Par Francis Richard.

Le pire dans le souvenir, c’est qu’en lui, tout est figé ; plus de marge de manoeuvre, ne reste que ce qui fut et qu’il faut regarder en face, que la répétition du vécu, qui est parfois plus intense encore que le vécu lui-même.

Plus de dix ans après la mort de sa mère, Luisa Ferter, le 20 janvier 2000, à 48 ans, le narrateur de Fin de trêve, Joris, se souvient donc. Après cette longue trêve, il se décide enfin à rencontrer son père, David Mourlin, qui, après sa naissance, n’a plus donné signe de vie.

La maladie de Luisa commence en 1993, alors que Joris n’a que 15 ans. Luisa subit alors l’ablation d’un sein. Cela ne l’empêche pas, après avoir travaillé dans les fleurs, de créer l’année suivante, avec succès, une entreprise de traiteur, Luisas Catering Service.

Moins d’un an avant la mort de Luisa, en mars 1999, Joris part pour Vienne, à 21 ans, ce qu’il s’était promis de faire, avec ou sans bac en poche. Là-bas il fait des petits boulots. À peine trois semaines après son arrivée, il rencontre Rebecca, une étudiante en architecture.

La trêve est finie

Début 2010, il décroche un poste à la télé. Cela fait un moment que lui et Rebecca sont séparés. La trêve est finie. Il faut qu’il sache qui fut sa mère et qui est son père, même s’il a de la prévention à l’égard de cet homme qui ne s’est jamais soucié de lui.

Il veut notamment savoir comment Luisa et David se sont connus et ce qu’ils ont vécu ensemble avant sa naissance. C’est ainsi que leur passé politique commun resurgit. Tous deux étaient connus des services. Mais jusqu’où leur engagement les avait-il conduits ?

Pour reconstituer le passé de ses parents, il interroge sa tante Susanne qui a repris le Catering de sa mère ; il rencontre aussi plusieurs fois son père qui, politiquement, vibre toujours autant et lui envoie des documents d’époque établis par les services…

Dans le même temps Joris morcelle sa propre histoire en plusieurs histoires, qui se chevauchent et n’ont pas forcément chacune une fin, puisque sa vie à lui continue, malgré la douleur ressentie par la mort de sa mère, qui se fait plus précise avec ce qu’il apprend.

Joris compare le regard de l’objectif d’une caméra à celui du rêve, qui ont ceci en commun qu’ils sont comme un filtre que l’on oublie parfois, aussi bien quand on filme que lorsqu’on rêve.
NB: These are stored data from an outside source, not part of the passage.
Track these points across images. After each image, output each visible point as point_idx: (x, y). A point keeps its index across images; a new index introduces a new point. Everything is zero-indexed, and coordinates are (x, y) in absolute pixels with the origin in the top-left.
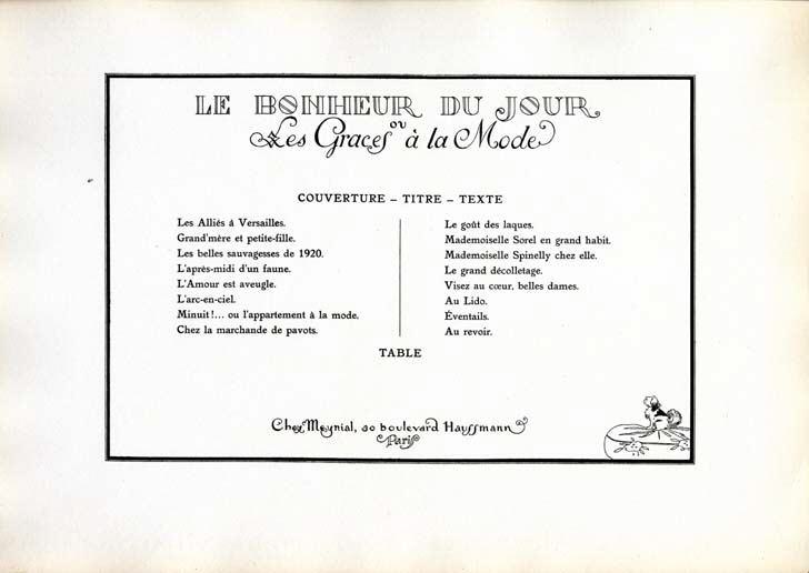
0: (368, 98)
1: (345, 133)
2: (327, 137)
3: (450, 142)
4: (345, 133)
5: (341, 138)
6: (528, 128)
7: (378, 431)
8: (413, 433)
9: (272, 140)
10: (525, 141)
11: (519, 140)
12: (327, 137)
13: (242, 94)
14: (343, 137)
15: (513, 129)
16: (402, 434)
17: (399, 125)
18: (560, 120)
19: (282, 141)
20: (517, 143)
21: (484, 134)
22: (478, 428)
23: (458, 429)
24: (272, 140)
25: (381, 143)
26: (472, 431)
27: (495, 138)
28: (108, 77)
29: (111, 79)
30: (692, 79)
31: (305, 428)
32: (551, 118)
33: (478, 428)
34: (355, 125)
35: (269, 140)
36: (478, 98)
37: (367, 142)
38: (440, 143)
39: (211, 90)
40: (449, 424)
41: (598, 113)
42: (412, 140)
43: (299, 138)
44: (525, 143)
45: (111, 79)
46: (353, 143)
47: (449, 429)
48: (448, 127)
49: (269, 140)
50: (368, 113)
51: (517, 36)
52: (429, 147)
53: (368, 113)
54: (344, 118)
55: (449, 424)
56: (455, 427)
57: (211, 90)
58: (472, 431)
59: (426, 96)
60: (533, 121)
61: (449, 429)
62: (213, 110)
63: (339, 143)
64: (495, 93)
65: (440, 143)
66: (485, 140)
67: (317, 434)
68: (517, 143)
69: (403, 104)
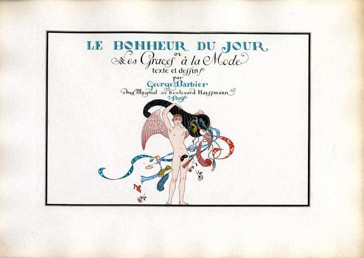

Et le récit à méandres de Joris, écrit par Werner Rohner, donne l’impression d’être ainsi filtré…

Joris, parvenu au bout de sa quête, ne peut que constater que, dans la vie, il y a des impossibilités de retours en arrière : La tristesse ne naît pas parce que quelque chose a eu lieu, mais bien plutôt parce que l’on se rend compte que quelque chose ne peut plus avoir lieu…

  • Werner Rohner, Fin de trêveEditions de l’Aire, traduit de l’allemand par Ghislain Riccardi, 208 pages.